See also the Explanatory Notes to the 2020 at p13 [67]-[70] and p42 [315]-[318] which can be found here. 

It is important to note that the Coronavirus Act 2020 is not retrospective (GN36, page 3). Therefore, where the person died before 25 March 2020 and their inquest was opened before that date, there will need to be a jury, but not if the inquest was opened on 25 March or thereafter. 

There may, however, be circumstances that do trigger the requirement for an inquest to be held with a jury, such as where the death occurs in custody and the deceased, whilst suffering from COVID-19, dies an unnatural death. 

7) What happens to outstanding Prevention of Future Death reports? 

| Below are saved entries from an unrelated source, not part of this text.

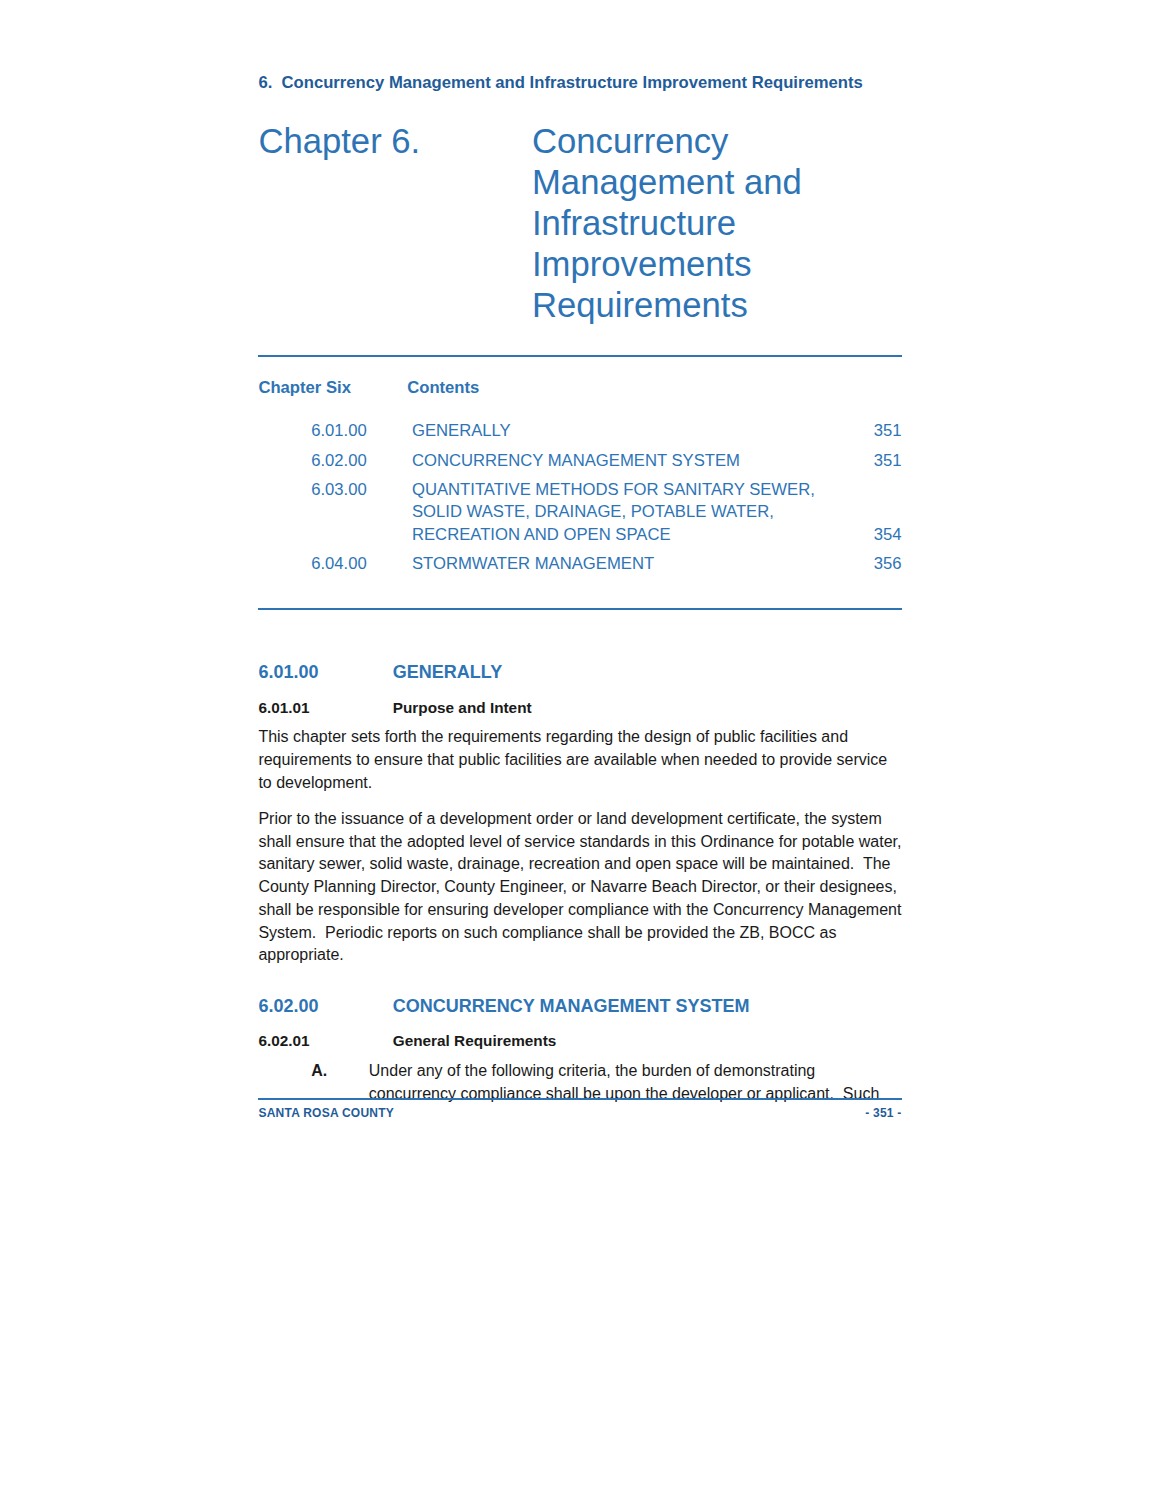6. Concurrency Management and Infrastructure Improvement Requirements
Chapter 6. Concurrency Management and Infrastructure Improvements Requirements
Chapter Six
Contents
| 6.01.00 | GENERALLY | 351 |
| 6.02.00 | CONCURRENCY MANAGEMENT SYSTEM | 351 |
| 6.03.00 | QUANTITATIVE METHODS FOR SANITARY SEWER, SOLID WASTE, DRAINAGE, POTABLE WATER, RECREATION AND OPEN SPACE | 354 |
| 6.04.00 | STORMWATER MANAGEMENT | 356 |
6.01.00 GENERALLY
6.01.01 Purpose and Intent
This chapter sets forth the requirements regarding the design of public facilities and requirements to ensure that public facilities are available when needed to provide service to development.
Prior to the issuance of a development order or land development certificate, the system shall ensure that the adopted level of service standards in this Ordinance for potable water, sanitary sewer, solid waste, drainage, recreation and open space will be maintained. The County Planning Director, County Engineer, or Navarre Beach Director, or their designees, shall be responsible for ensuring developer compliance with the Concurrency Management System. Periodic reports on such compliance shall be provided the ZB, BOCC as appropriate.
6.02.00 CONCURRENCY MANAGEMENT SYSTEM
6.02.01 General Requirements
A. Under any of the following criteria, the burden of demonstrating concurrency compliance shall be upon the developer or applicant. Such
SANTA ROSA COUNTY - 351 -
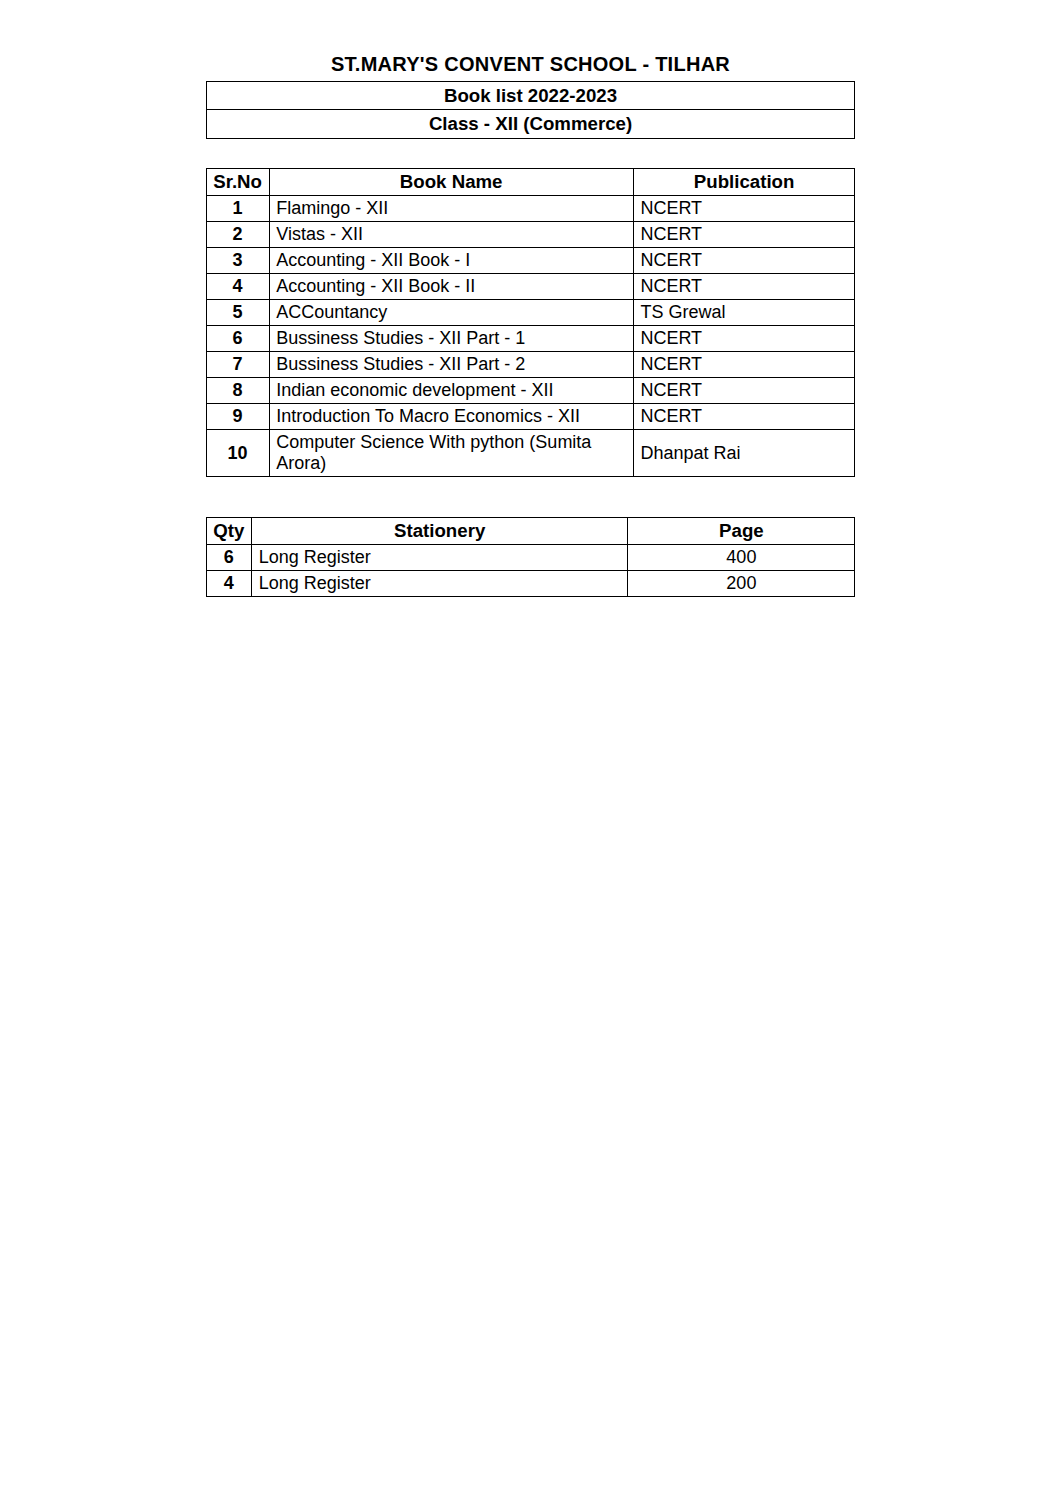ST.MARY'S CONVENT SCHOOL - TILHAR
| Book list 2022-2023 |
| Class - XII (Commerce) |
| Sr.No | Book Name | Publication |
| --- | --- | --- |
| 1 | Flamingo - XII | NCERT |
| 2 | Vistas - XII | NCERT |
| 3 | Accounting - XII Book - I | NCERT |
| 4 | Accounting - XII Book - II | NCERT |
| 5 | ACCountancy | TS Grewal |
| 6 | Bussiness Studies - XII Part - 1 | NCERT |
| 7 | Bussiness Studies - XII Part - 2 | NCERT |
| 8 | Indian economic development - XII | NCERT |
| 9 | Introduction To Macro Economics - XII | NCERT |
| 10 | Computer Science With python (Sumita Arora) | Dhanpat Rai |
| Qty | Stationery | Page |
| --- | --- | --- |
| 6 | Long Register | 400 |
| 4 | Long Register | 200 |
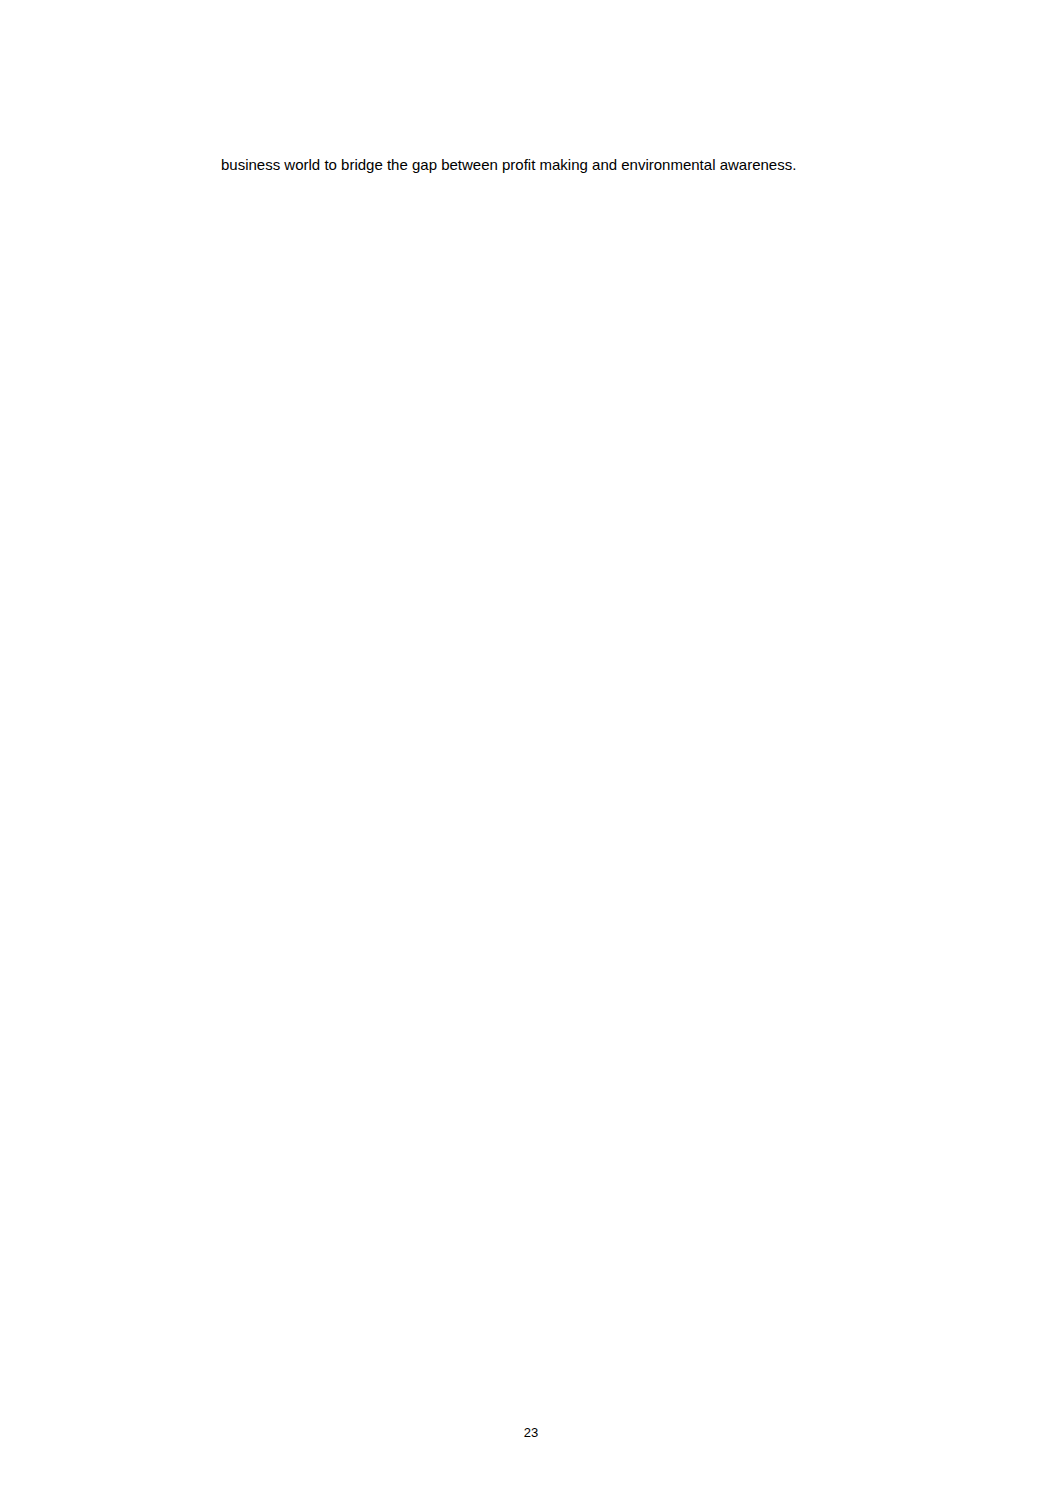business world to bridge the gap between profit making and environmental awareness.
23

GN34 [10] invites coroners to recognise the primary clinical commitments of medical professionals. As far as responses to existing PFD reports are concerned, it is suggested that “Coroners may wish to proactively review outstanding PFD responses and write to some recipients, as they see appropriate, inviting an extension. However, there should be no blanket policy of extension for all PFD reports – many recipient organisations, individuals or businesses have nothing to do with the COVID-19 response and are continuing to work in as normal a way as possible.” 

8) Can additional coroners be appointed to deal with any increased number of cases? 

GN34 [11]-[15] sets out options for the appointment of additional assistant coroners, including re-appointment of retired assistants as well as new appointments (which may not be subject to open competition). GN34 [14] promises an update to senior coroners and local authorities in relation to “a number of avenues” being pursued “to widen the pool of assistant coroners”. 

9) How is COVID-19 likely to be recorded in the cause of death? 

GN34 [19] states that “COVID-19 is a naturally occurring disease and therefore is capable of being a natural cause of death.” Therefore, where an inquest is held and the cause of death is found to be COVID-19, box 4 on the record of inquest is likely to read “natural causes” (see the Record of an Inquest form attached to the Chief Coroner’s Guidance Note No. 17). 

10) What happens to non-COVID-19 deaths? 

At present, deaths that are referred to the coroner are going through the usual processes, which can include investigation and inquests. However, coroners and coroners’ officers are under severe pressures due to COVID-19 related deaths, their own illness or self-isolation, or their own care commitments. As such there are likely to be long delays, breaching the Chief Coroner’s 12 month target for completing an inquest. This is recognised by the Chief Coroner [10]. 

11) What happens if there is a death in prison or otherwise in state detention? 

Under s.1 CJA 2009 coroners are required to open an inquest into deaths in prison or otherwise in state detention, even if it is a natural death. Following R (Tainton) v HM Senior Coroner for Preston and West Lancashire [2016] EWHC 1396 (Admin) there is no need for a jury when the death is from natural causes. It will be necessary for the coroner to open an investigation but delay the inquest until the pandemic has passed ([38]-[41] and [23](ix)). 

The Chief Coroner continues to keep these issues under constant review in a significantly altered –and rapidly changing – legal landscape. It would therefore be helpful to keep a close eye on the Chief Coroner’s Guidance, Advice and Lawsheets website for further updates.